Richard Henderson Biography

This Biography consists of approximately 2 pages of information about the life of Richard Henderson.

Richard Henderson Biography

This Biography consists of approximately 2 pages of information about the life of Richard Henderson.
This section contains 327 words
(approx. 2 pages at 300 words per page)

Encyclopedia of World Biography on Richard Henderson

Richard Henderson (1735-1785), American jurist and land speculator, was important in the early expansion of the frontier. He established the short-lived Transylvania Colony in Kentucky.

Richard Henderson was born on April 20, 1735, in Hanover County, Va. During the early 1740s his family moved to Granville County, N.C., where his father became sheriff. Richard served as constable and, later, as deputy to his father. After studying law for a year, he passed the bar examination in 1763 and, about the same time, married Elizabeth Keeling. The couple had two sons.

In 1764 Henderson organized Richard Henderson and Company to take advantage of opportunities for land and profit in the West. He hired Daniel Boone to explore the region beyond the mountains, sending Boone into Kentucky in 1769.
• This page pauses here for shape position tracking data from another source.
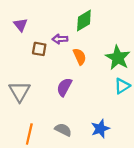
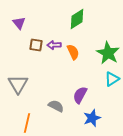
purple arrow: (60, 39) -> (54, 45), moved
purple semicircle: (64, 87) -> (80, 95), moved
gray semicircle: (63, 130) -> (56, 106), moved

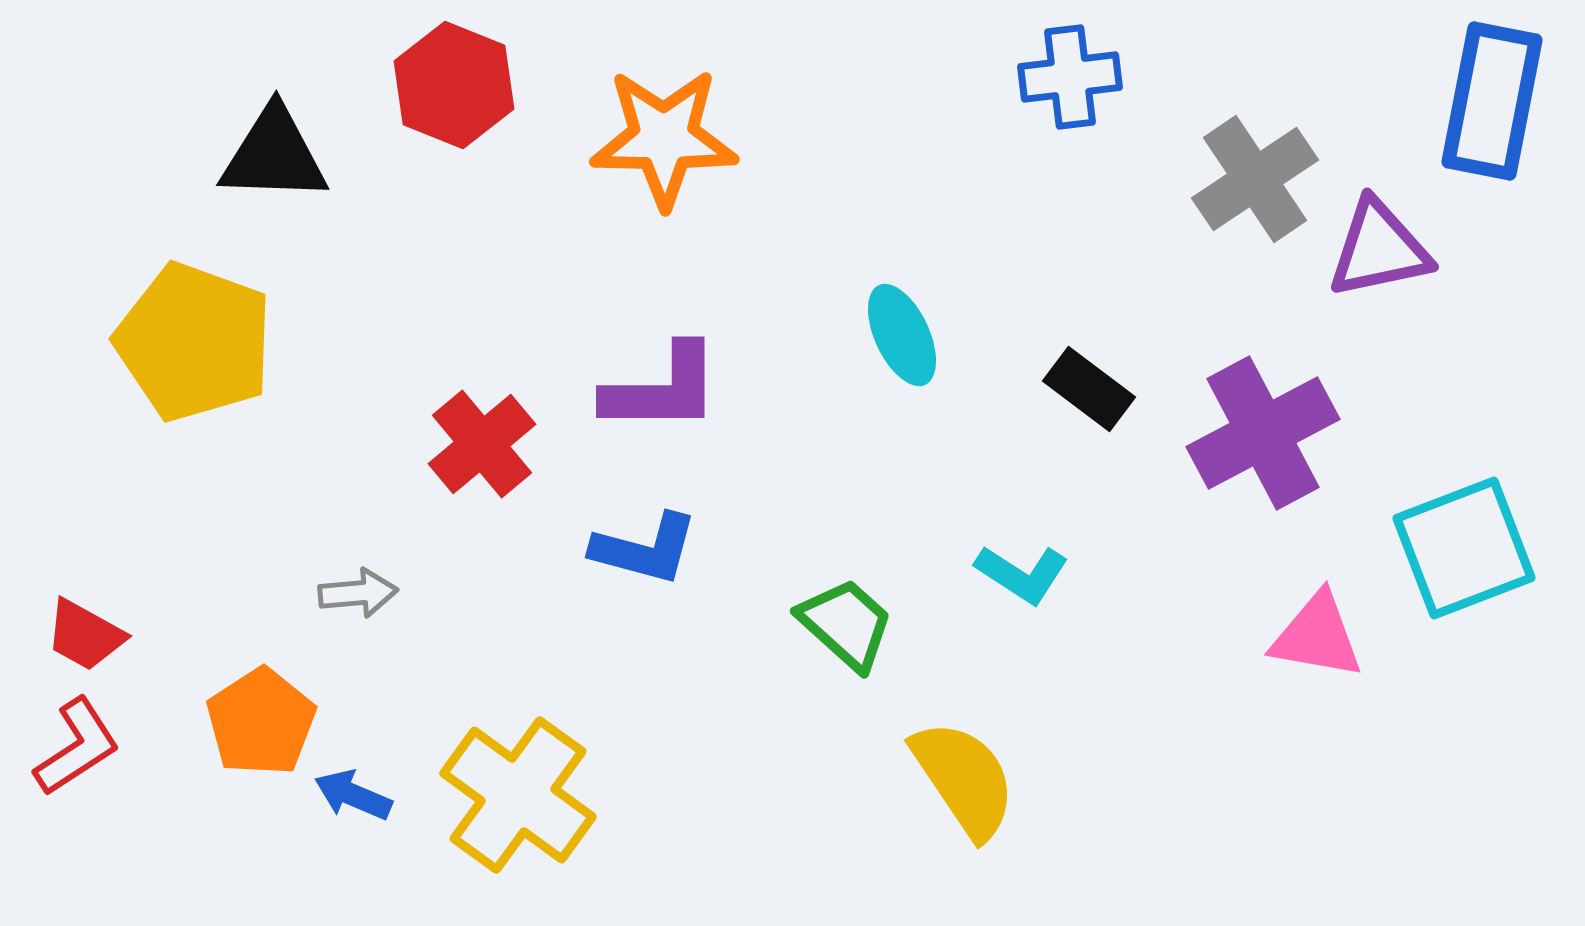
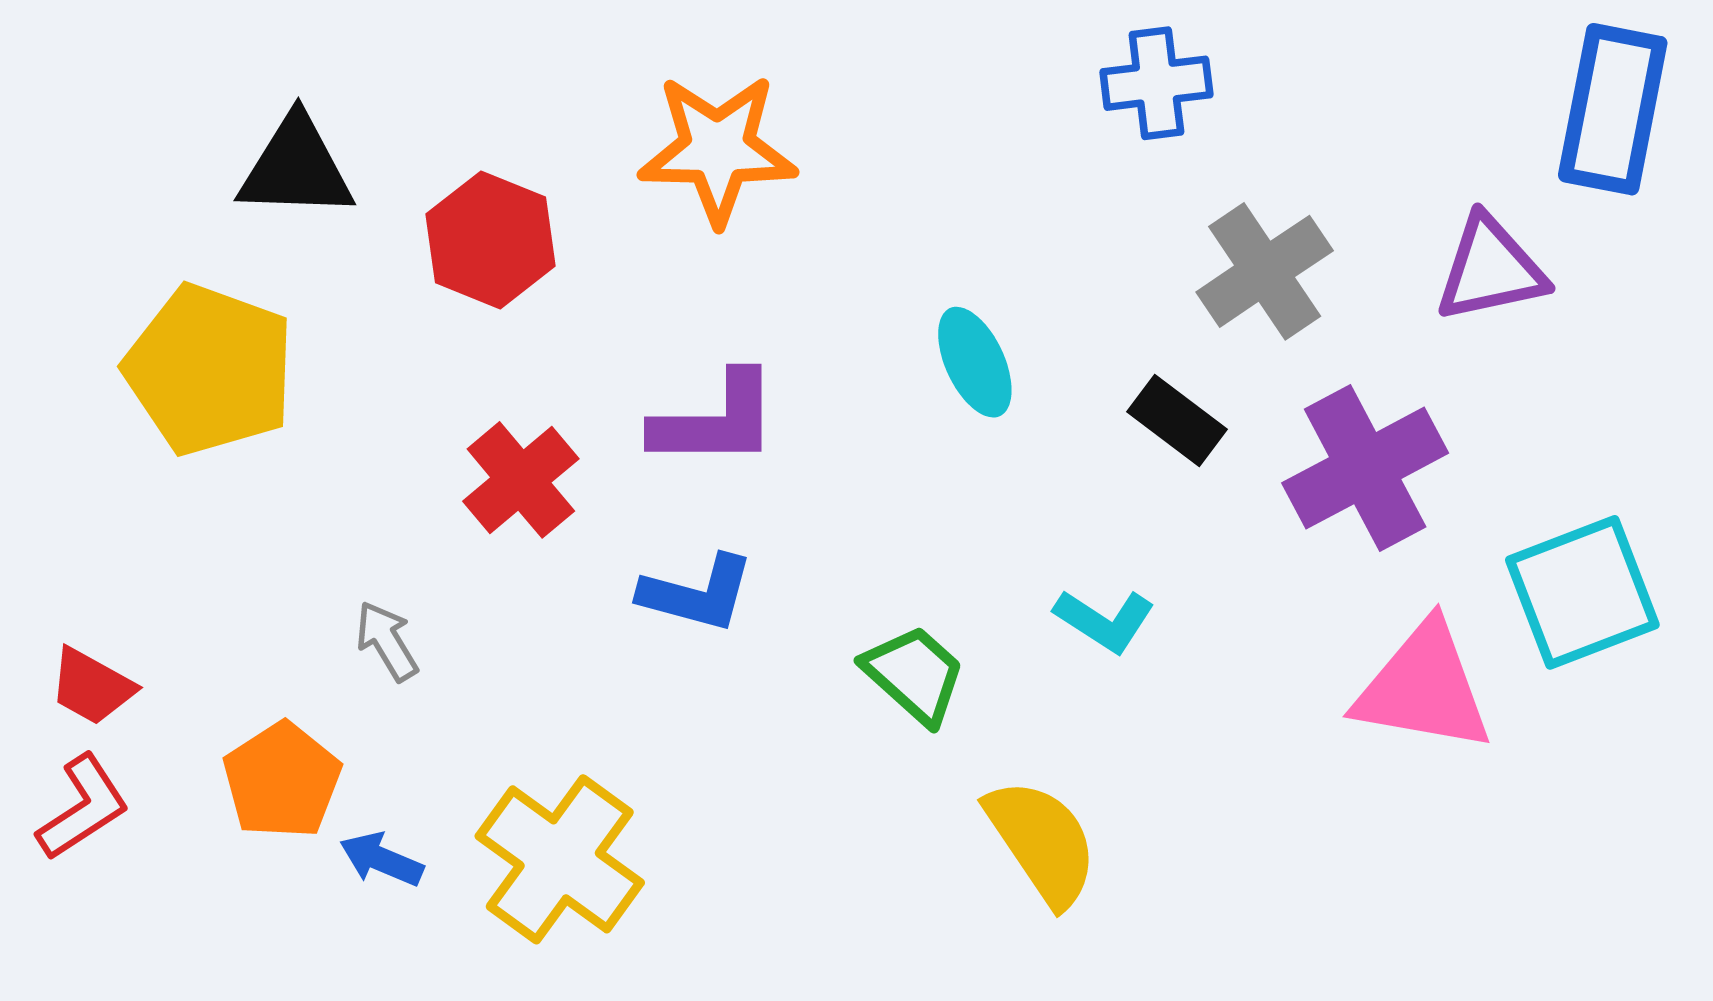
red hexagon: (454, 85) -> (491, 240), moved
gray cross: (1255, 179) -> (1265, 271), moved
gray arrow: (358, 593) -> (387, 641), turned -116
pink triangle: (1317, 636) -> (1423, 688), size x1.4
Because of his family position and his legal training, Henderson was appointed an associate justice of the Superior Court of North Carolina in 1768. But his judgeship brought considerable difficulties; thus, when his term expired in 1773, he returned to western land speculation.

During the winter of 1774-1775 Henderson organized the Transylvania Land Company and soon opened negotiations with Cherokee Indian leaders for several million acres between the Kentucky and Cumberland rivers on which to found a new colony. In March 1775 the Transylvania leaders concluded the Treaty of Sycamore Shoals, thereby, theoretically, clearing the area of Indian claims.

During the summer, settlement began, and Henderson himself led settlers through the Cumberland Gap into Kentucky. There he tried to establish the new colony of Transylvania. However, conflicting land claims of North Carolina and Virginia, continuing warfare with marauding Indian bands, and the unwillingness of the frontiersmen to accept Henderson's autocratic views, prevented this. When, in December 1776, Virginia created Kentucky County, Henderson's colonizing was effectively ended.

Henderson eventually received some 400,000 acres of western lands to compensate for his expense and effort. He later helped survey the Virginia--North Carolina boundary, was instrumental in establishing a settlement at Nashville, and served several terms in the North Carolina Legislature.